If The Next Big Thing can be sidelined by simply blocking its login option, that’s a problem. Not only is it not secure, it’s not even reliably usable.

[–] trevor@lemmy.blahaj.zone 7 points 4 months ago* (last edited 4 months ago)

This isn't inherent to passkeys or the standard that they use. This has to do with the configuration of the service being attacked and the fact that once you've achieved MiTM, the sky is the limit for what you can do.

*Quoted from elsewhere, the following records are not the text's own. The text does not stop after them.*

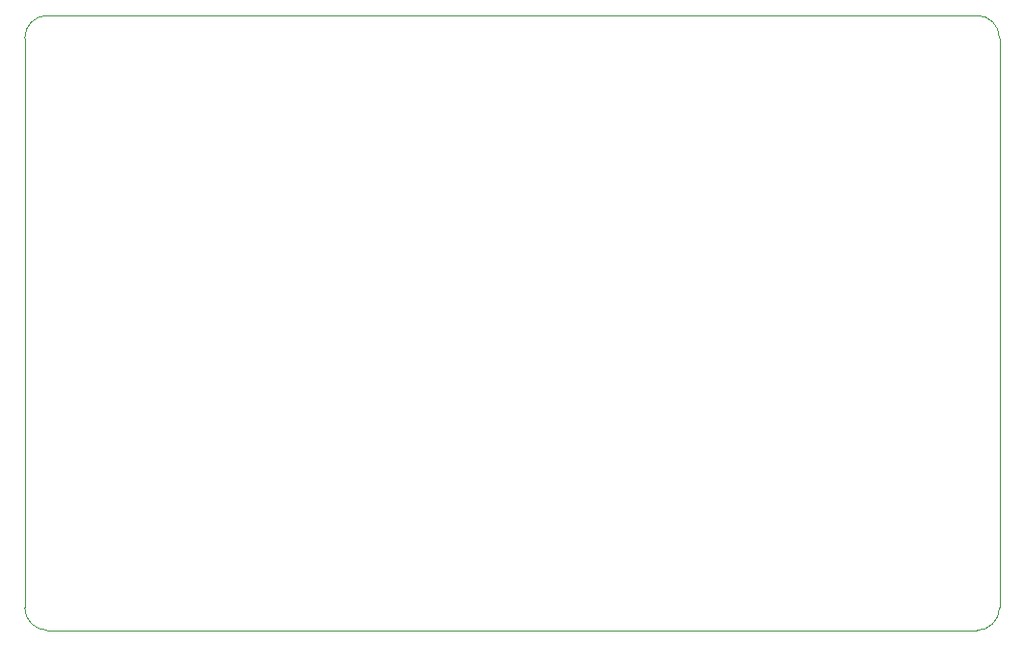
<source format=gbr>
%TF.GenerationSoftware,KiCad,Pcbnew,9.0.5*%
%TF.CreationDate,2025-11-23T18:29:57+02:00*%
%TF.ProjectId,Business_Card,42757369-6e65-4737-935f-436172642e6b,rev?*%
%TF.SameCoordinates,Original*%
%TF.FileFunction,Profile,NP*%
%FSLAX46Y46*%
G04 Gerber Fmt 4.6, Leading zero omitted, Abs format (unit mm)*
G04 Created by KiCad (PCBNEW 9.0.5) date 2025-11-23 18:29:57*
%MOMM*%
%LPD*%
G01*
G04 APERTURE LIST*
%TA.AperFunction,Profile*%
%ADD10C,0.050000*%
%TD*%
G04 APERTURE END LIST*
D10*
X82360415Y-141019999D02*
G75*
G02*
X80360401Y-139019999I-15J1999999D01*
G01*
X80360415Y-89019999D02*
G75*
G02*
X82360415Y-87020015I1999985J-1D01*
G01*
X165960415Y-139019999D02*
G75*
G02*
X163960415Y-141020015I-2000015J-1D01*
G01*
X163960415Y-141019999D02*
X82360415Y-141019999D01*
X163960415Y-87019999D02*
G75*
G02*
X165960401Y-89019999I-15J-2000001D01*
G01*
X165960415Y-139019999D02*
X165960415Y-89019999D01*
X163960415Y-87019999D02*
X82360415Y-87019999D01*
X80360415Y-139019999D02*
X80360415Y-89019999D01*
M02*

</source>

Passkeys use the same underlying protocol as hardware authentication keys (FIDO, not the YubiKey auth protocol) and should be roughly as secure and vulnerable as that type of MFA method.

[–] xyguy@startrek.website 2 points 4 months ago (1 children)

This is more like triple bolting the door but leaving a window open. There's nothing inherently wrong with the door, its still secure but you can bypass the secure option with a less secure method.

[–] CaptObvious@literature.cafe 2 points 4 months ago

Arguably, it’s more like someone is able to hide the door altogether and force you to climb through the less-well-secured window. The fact that they can hide the door at all makes its locks meaningless.

I get that this is an inherent problem of security mechanisms in general and not of passkeys in particular. But it still reduces passkeys to just fancy passwords. They’re obviously not any more reliable in practice.